Превращается в сову, И ведут его домой Под руки большевики, —
приятно улыбаясь, завершил куплет Милецкий, качнувшись от слабости прямо в объятия подбежавших конферансье, которые тоже приятно улыбались.
Беспомощный оркестр завершил партию. В зале не очень расслышали слова и тем более их смысл с посылом, и поэтому увод артиста сопроводила милостыня жидких аплодисментов. Кланялись вместе: уводимый и уводящие.
Лев Григорьевич плакал, не стыдясь.
На мгновение глаза их встретились.
«За что?» – спросила душа Цфайсмана.
«За то, говно сраное, что ты не признал во мне брата», – ответила душа артиста.

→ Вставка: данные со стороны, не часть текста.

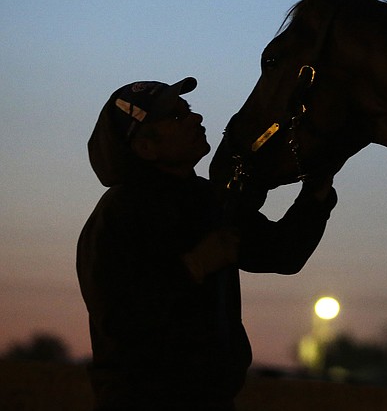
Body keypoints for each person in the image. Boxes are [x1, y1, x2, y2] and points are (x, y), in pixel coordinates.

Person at [77, 77, 336, 410]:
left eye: (188, 109)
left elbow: (281, 253)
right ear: (145, 147)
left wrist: (317, 193)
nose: (195, 118)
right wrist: (194, 266)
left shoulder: (208, 200)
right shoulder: (118, 215)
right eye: (176, 116)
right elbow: (118, 318)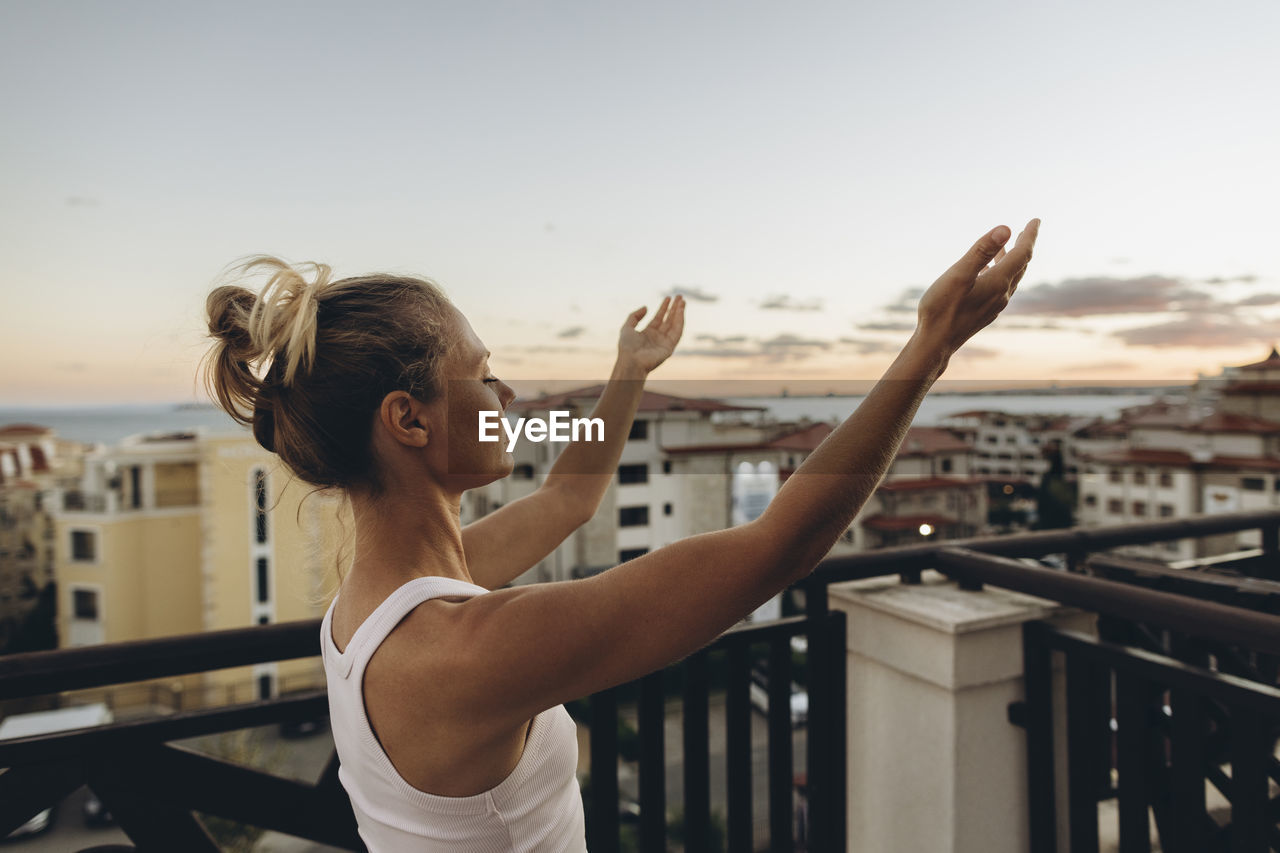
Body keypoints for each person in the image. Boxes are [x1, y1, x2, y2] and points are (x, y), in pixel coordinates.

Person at [203, 219, 1039, 852]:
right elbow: (775, 545)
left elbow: (570, 493)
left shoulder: (371, 608)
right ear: (408, 419)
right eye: (481, 373)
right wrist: (931, 347)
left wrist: (628, 373)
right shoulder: (461, 649)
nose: (507, 392)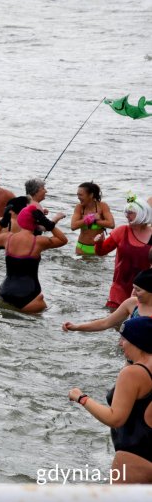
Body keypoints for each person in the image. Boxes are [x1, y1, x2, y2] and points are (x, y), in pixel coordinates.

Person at [68, 317, 152, 483]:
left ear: (137, 341)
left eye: (124, 339)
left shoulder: (133, 373)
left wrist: (81, 397)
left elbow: (115, 419)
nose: (120, 344)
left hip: (134, 457)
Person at [0, 204, 67, 313]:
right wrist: (49, 225)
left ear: (20, 221)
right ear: (37, 223)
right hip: (29, 296)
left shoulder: (8, 238)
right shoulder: (39, 241)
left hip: (5, 291)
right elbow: (63, 240)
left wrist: (2, 223)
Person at [95, 195, 152, 310]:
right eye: (126, 212)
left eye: (130, 213)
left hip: (143, 290)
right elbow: (101, 252)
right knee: (114, 321)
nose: (127, 216)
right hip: (119, 287)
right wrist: (99, 243)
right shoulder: (122, 231)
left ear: (142, 213)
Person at [63, 269, 152, 333]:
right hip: (130, 355)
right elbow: (105, 323)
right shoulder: (132, 303)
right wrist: (76, 327)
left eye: (138, 290)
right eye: (133, 288)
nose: (133, 293)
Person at [71, 182, 115, 255]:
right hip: (81, 248)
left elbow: (111, 224)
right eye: (77, 195)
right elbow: (73, 226)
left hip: (99, 248)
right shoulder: (79, 207)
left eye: (81, 195)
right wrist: (89, 218)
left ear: (91, 195)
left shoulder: (102, 206)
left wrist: (95, 220)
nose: (78, 197)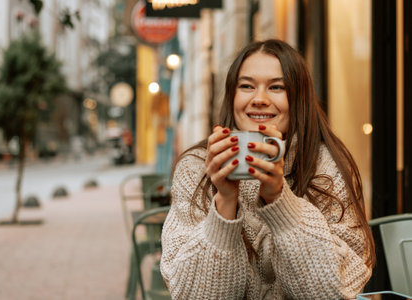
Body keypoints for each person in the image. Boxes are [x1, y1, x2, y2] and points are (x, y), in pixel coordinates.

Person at [160, 39, 375, 299]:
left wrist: (279, 199)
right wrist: (225, 202)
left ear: (298, 98)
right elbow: (191, 295)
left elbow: (326, 293)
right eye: (247, 86)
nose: (259, 99)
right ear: (232, 96)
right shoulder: (196, 168)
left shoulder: (326, 165)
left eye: (276, 87)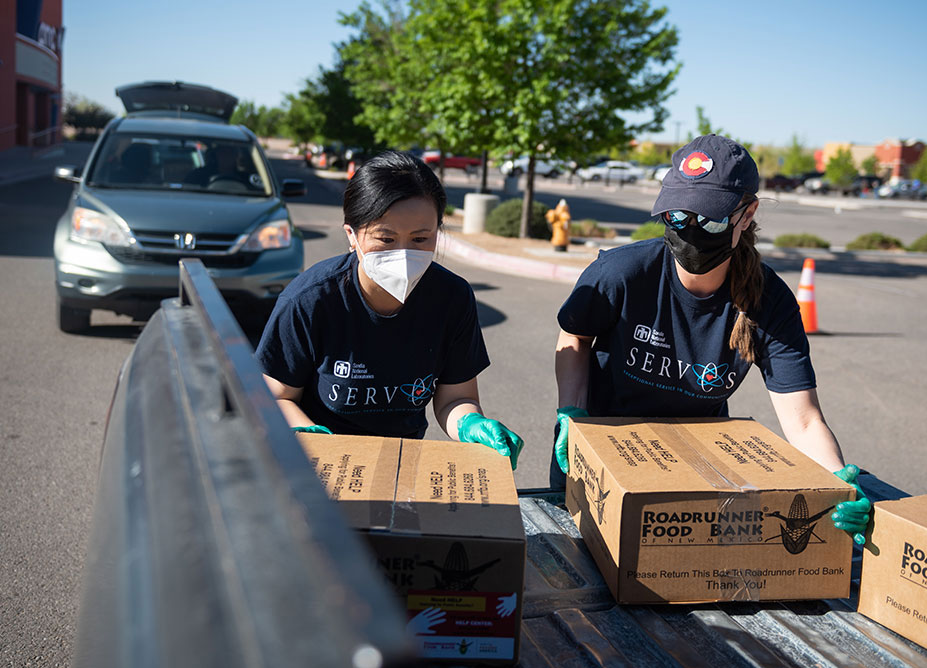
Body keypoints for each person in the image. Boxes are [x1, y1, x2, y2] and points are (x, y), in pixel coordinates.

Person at [551, 134, 871, 544]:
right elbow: (574, 337)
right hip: (602, 452)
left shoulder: (768, 302)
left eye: (711, 219)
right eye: (677, 216)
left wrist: (836, 485)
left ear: (747, 213)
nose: (690, 230)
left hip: (695, 467)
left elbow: (805, 420)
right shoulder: (622, 274)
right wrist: (571, 415)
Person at [255, 150, 523, 467]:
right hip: (320, 464)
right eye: (386, 238)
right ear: (351, 236)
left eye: (421, 238)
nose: (404, 254)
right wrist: (309, 437)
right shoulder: (310, 301)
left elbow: (455, 397)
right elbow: (277, 395)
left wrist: (471, 425)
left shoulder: (452, 298)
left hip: (402, 462)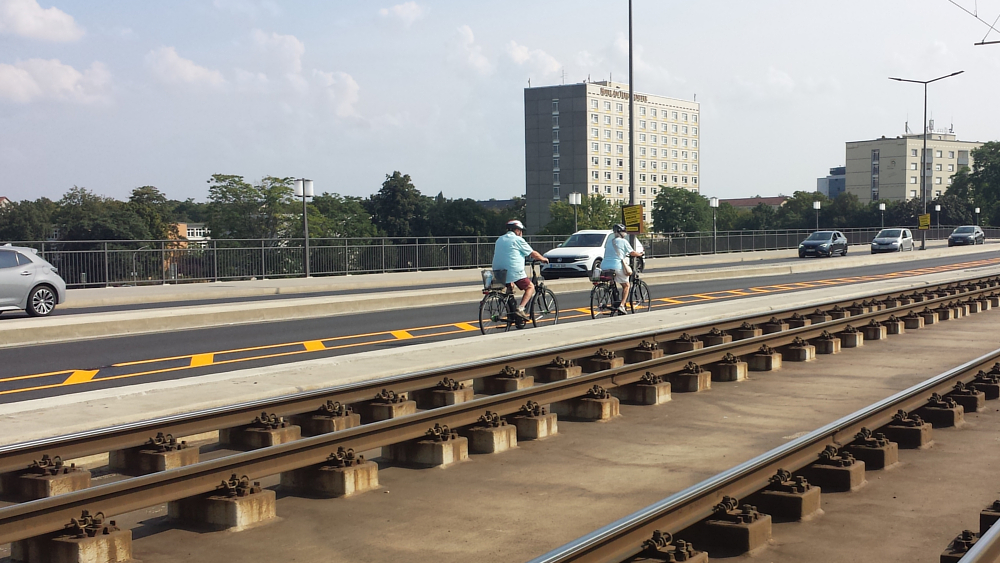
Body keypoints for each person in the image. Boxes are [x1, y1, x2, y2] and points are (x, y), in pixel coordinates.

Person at [492, 219, 549, 318]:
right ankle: (521, 309)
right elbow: (532, 253)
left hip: (498, 271)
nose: (521, 233)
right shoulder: (518, 240)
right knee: (530, 287)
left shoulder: (499, 239)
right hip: (513, 271)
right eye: (521, 231)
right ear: (517, 230)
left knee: (510, 287)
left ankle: (511, 312)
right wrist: (543, 259)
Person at [602, 223, 644, 315]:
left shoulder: (609, 242)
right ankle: (621, 306)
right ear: (621, 233)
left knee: (612, 282)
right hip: (616, 266)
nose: (625, 233)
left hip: (604, 266)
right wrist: (640, 254)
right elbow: (632, 252)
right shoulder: (623, 241)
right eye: (624, 231)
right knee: (626, 285)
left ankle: (613, 301)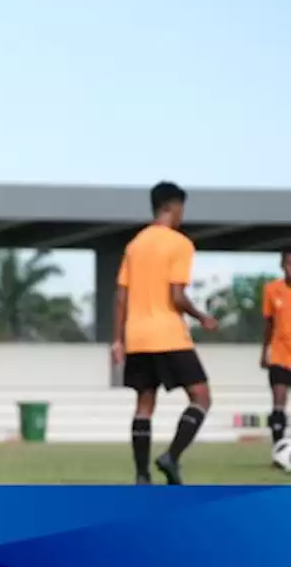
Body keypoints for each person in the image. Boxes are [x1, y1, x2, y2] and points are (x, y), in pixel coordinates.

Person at [111, 181, 218, 485]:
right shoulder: (179, 243)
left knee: (144, 405)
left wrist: (117, 339)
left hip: (137, 337)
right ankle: (171, 456)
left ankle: (142, 475)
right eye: (182, 208)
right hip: (168, 334)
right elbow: (176, 295)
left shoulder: (135, 245)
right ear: (172, 207)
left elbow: (121, 297)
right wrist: (201, 316)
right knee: (201, 397)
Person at [260, 251, 291, 447]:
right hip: (280, 354)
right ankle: (278, 450)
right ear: (282, 266)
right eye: (289, 263)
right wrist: (264, 351)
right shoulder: (272, 289)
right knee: (278, 401)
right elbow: (268, 324)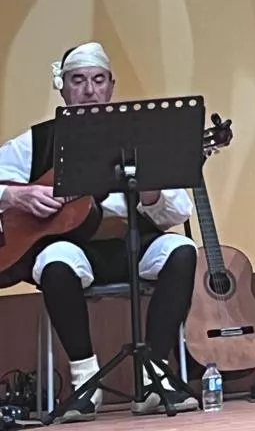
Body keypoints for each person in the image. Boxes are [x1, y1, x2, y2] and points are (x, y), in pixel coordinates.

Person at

По отъезде его для дачи объяснений, в девять вечера Лев Григорьевич начал писать заявление об уходе. Он знал, что в таких случаях пощады ждать бессмысленно.
Саксофонист
Было четверть шестого, когда на улице послышался грохот. Дверь бара распахнулась. Двое парней подпотолочного размера направились к стойке.
– Что-нибудь выпить.
– Кофе? Колу?
Первый оглянулся на второго и снова уставился на хозяина. Тот молча снял два самых больших бокала и обратился к пивным кранам.
– И вот что, пусть чертов ниггер отдохнет.
Фраза прозвучала так, как она прозвучала.
– Чак работает у меня. Пусть сам решает, отдыхать ему или нет.
Меланхолия выдутых звуков слегка стихла. После паузы возобновилась, словно не знала, что ей делать дальше. Один из парней двинулся к эстраде.
– Приглуши звук, сынок, мы с дороги.
Негр подмигнул посетителю и взял чуть бодрее.
Реднек[1] пожал плечами и обернулся к товарищу:
– Ниггер, наверно, не говорит по-английски. Он понял, что я сказал?
– Послушайте, здесь штат Нью-Йорк, и этот, как вы выражаетесь, ниггер работает у меня. Он здесь играет, понятно?
Рука хозяина скользнула под стойку. Парни потянулись к объемистым поясам… Один положил руку на кисть другому. Волосатый черенок, а не кисть.
– Послушай, приятель, мы здесь проездом, пригнали два трака буйволятины и хотим только тихо выпить твоего поганого пива, а ты заставляешь нас слушать эту дрянь, да еще от чертова ниггера. Ты хочешь, чтобы мы приехали к себе и рассказали своим ребятам, что вы все тут стали бабами? Так, что ли?
– Рассказывайте кому угодно и что угодно. Этот парень мне нравится. Он просто бог в музыке.
– Ты называешь это музыкой?
Хозяин прикрыл глаза, вслушиваясь в бесконечный скрежет дня, навеваемый саксофоном. Потом повернул голову к вспотевшему Чаку.
– Чаки, сынок, сыграй им «Дорожную».
Во мраке мелькнули белые зубы. Мундштук был мгновенно протерт. Негр заиграл.
Монтана, – понеслась мелодия вдоль рыжих кустов, – край мой, где орлы залетают под самое небо. Желты твои прерии, безжалостен зной, край мой родимый. Здесь мне погибнуть, уйти в твою землю, безводную землю, навсегда. Смерть моя ходит под клетчатой робой, одна ты поймешь, почему я плачу сегодня, почему пью. И ты, Хастонберри, и ты, Эплстоунский холм, и вы, Джеромовы рвы, – что вылупились?
Дальше, все дальше я еду от детства, только не помню, кто брал мне билет, – играл саксофонист.
Бедна кровь моя, пополам сломана плоть, одинок я на равнине твоей, край мой любимый, ни семьи у меня, ни родни, ни подруги. Только вот эта лопата, которой копаю могилу мечтам своим, детским мечтам.
Видите ли вы меня? Слышите ли? Ни один проповедник не скажет мне, куда девать мне тоску мою. Грызет она меня, как червь из желтой земли твоей, о Монтана. Выпей кровь мою, съешь плоть мою, возьми у меня все, что имею, – вырвать не смей меня из своего сердца. Ибо един я с тобой, словно с лучшей подругой. Словно с сердцем своим.